Your instructions
Repeat every entry in full. Match each line exactly.

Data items
• • • •
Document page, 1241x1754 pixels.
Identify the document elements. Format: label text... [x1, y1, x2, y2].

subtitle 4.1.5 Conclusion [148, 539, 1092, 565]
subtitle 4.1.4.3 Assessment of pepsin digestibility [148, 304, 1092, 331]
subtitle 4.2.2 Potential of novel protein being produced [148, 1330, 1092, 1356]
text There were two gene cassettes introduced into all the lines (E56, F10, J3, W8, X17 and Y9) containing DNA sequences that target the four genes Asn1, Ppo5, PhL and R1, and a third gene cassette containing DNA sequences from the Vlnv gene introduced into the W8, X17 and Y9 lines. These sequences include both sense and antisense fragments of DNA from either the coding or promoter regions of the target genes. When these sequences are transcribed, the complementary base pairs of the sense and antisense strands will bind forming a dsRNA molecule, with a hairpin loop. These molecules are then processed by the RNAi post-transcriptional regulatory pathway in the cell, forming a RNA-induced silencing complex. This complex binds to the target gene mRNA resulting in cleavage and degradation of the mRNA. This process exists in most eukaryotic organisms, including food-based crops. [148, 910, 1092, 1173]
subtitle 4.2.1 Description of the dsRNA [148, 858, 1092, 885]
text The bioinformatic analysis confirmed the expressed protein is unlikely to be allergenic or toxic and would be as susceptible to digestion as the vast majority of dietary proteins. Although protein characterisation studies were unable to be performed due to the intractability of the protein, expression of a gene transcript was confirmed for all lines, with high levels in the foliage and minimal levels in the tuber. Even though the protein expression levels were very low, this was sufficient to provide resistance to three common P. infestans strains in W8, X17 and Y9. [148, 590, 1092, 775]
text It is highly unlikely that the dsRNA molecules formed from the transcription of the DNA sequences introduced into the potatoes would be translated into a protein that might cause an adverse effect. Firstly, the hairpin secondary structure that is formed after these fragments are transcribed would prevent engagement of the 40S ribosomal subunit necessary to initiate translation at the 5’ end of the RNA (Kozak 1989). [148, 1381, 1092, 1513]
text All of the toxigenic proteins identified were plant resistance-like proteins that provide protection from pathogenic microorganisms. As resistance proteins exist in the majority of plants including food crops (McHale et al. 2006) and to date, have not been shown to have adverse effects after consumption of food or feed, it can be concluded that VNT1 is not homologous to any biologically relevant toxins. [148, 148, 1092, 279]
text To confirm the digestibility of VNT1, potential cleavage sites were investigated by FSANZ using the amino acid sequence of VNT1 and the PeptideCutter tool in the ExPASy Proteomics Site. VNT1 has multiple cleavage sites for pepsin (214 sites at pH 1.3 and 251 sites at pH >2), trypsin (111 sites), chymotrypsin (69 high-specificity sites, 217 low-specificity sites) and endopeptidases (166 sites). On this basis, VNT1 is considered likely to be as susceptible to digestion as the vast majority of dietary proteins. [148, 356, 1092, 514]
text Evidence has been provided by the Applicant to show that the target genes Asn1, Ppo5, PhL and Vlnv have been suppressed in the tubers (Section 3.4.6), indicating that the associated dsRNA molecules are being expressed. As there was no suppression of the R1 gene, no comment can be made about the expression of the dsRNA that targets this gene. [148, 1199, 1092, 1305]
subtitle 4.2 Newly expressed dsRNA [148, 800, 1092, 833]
• • • •
Solution for this task
Document page, 1241x1754 pixels.
Identify the document elements. Format: label text... [x1, y1, x2, y2].

subtitle 4.1.5 Conclusion [148, 539, 1092, 565]
subtitle 4.1.4.3 Assessment of pepsin digestibility [148, 304, 1092, 331]
subtitle 4.2.2 Potential of novel protein being produced [148, 1330, 1092, 1356]
text There were two gene cassettes introduced into all the lines (E56, F10, J3, W8, X17 and Y9) containing DNA sequences that target the four genes Asn1, Ppo5, PhL and R1, and a third gene cassette containing DNA sequences from the Vlnv gene introduced into the W8, X17 and Y9 lines. These sequences include both sense and antisense fragments of DNA from either the coding or promoter regions of the target genes. When these sequences are transcribed, the complementary base pairs of the sense and antisense strands will bind forming a dsRNA molecule, with a hairpin loop. These molecules are then processed by the RNAi post-transcriptional regulatory pathway in the cell, forming a RNA-induced silencing complex. This complex binds to the target gene mRNA resulting in cleavage and degradation of the mRNA. This process exists in most eukaryotic organisms, including food-based crops. [148, 910, 1092, 1173]
subtitle 4.2.1 Description of the dsRNA [148, 858, 1092, 885]
text The bioinformatic analysis confirmed the expressed protein is unlikely to be allergenic or toxic and would be as susceptible to digestion as the vast majority of dietary proteins. Although protein characterisation studies were unable to be performed due to the intractability of the protein, expression of a gene transcript was confirmed for all lines, with high levels in the foliage and minimal levels in the tuber. Even though the protein expression levels were very low, this was sufficient to provide resistance to three common P. infestans strains in W8, X17 and Y9. [148, 590, 1092, 775]
text It is highly unlikely that the dsRNA molecules formed from the transcription of the DNA sequences introduced into the potatoes would be translated into a protein that might cause an adverse effect. Firstly, the hairpin secondary structure that is formed after these fragments are transcribed would prevent engagement of the 40S ribosomal subunit necessary to initiate translation at the 5’ end of the RNA (Kozak 1989). [148, 1381, 1092, 1513]
text All of the toxigenic proteins identified were plant resistance-like proteins that provide protection from pathogenic microorganisms. As resistance proteins exist in the majority of plants including food crops (McHale et al. 2006) and to date, have not been shown to have adverse effects after consumption of food or feed, it can be concluded that VNT1 is not homologous to any biologically relevant toxins. [148, 148, 1092, 279]
text To confirm the digestibility of VNT1, potential cleavage sites were investigated by FSANZ using the amino acid sequence of VNT1 and the PeptideCutter tool in the ExPASy Proteomics Site. VNT1 has multiple cleavage sites for pepsin (214 sites at pH 1.3 and 251 sites at pH >2), trypsin (111 sites), chymotrypsin (69 high-specificity sites, 217 low-specificity sites) and endopeptidases (166 sites). On this basis, VNT1 is considered likely to be as susceptible to digestion as the vast majority of dietary proteins. [148, 356, 1092, 514]
text Evidence has been provided by the Applicant to show that the target genes Asn1, Ppo5, PhL and Vlnv have been suppressed in the tubers (Section 3.4.6), indicating that the associated dsRNA molecules are being expressed. As there was no suppression of the R1 gene, no comment can be made about the expression of the dsRNA that targets this gene. [148, 1199, 1092, 1305]
subtitle 4.2 Newly expressed dsRNA [148, 800, 1092, 833]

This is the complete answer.